= Beginning of Section =

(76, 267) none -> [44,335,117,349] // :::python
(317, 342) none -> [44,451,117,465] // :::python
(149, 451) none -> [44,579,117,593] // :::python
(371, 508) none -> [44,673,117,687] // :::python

= End of Section =
= Beginning of Section =

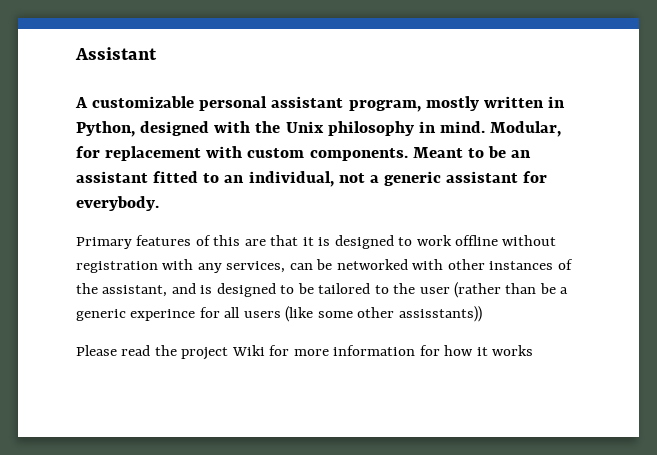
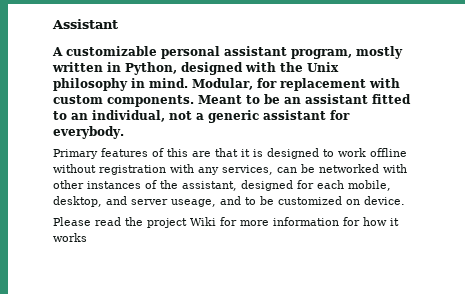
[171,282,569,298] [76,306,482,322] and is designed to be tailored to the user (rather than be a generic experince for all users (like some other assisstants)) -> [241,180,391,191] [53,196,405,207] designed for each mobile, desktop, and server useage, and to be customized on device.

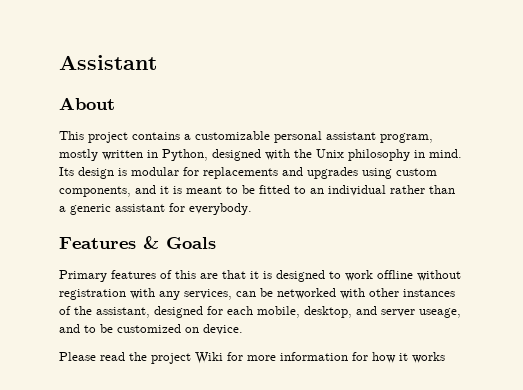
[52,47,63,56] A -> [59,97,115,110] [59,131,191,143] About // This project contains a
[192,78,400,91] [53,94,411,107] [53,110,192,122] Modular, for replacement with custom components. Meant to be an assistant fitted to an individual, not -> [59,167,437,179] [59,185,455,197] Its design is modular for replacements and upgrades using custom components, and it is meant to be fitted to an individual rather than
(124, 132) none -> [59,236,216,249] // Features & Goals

= End of Section =

Report the number of lines in the listing that hold the string "than", and nothing else.

> **ANSWER TO THE EXERCISE**: 2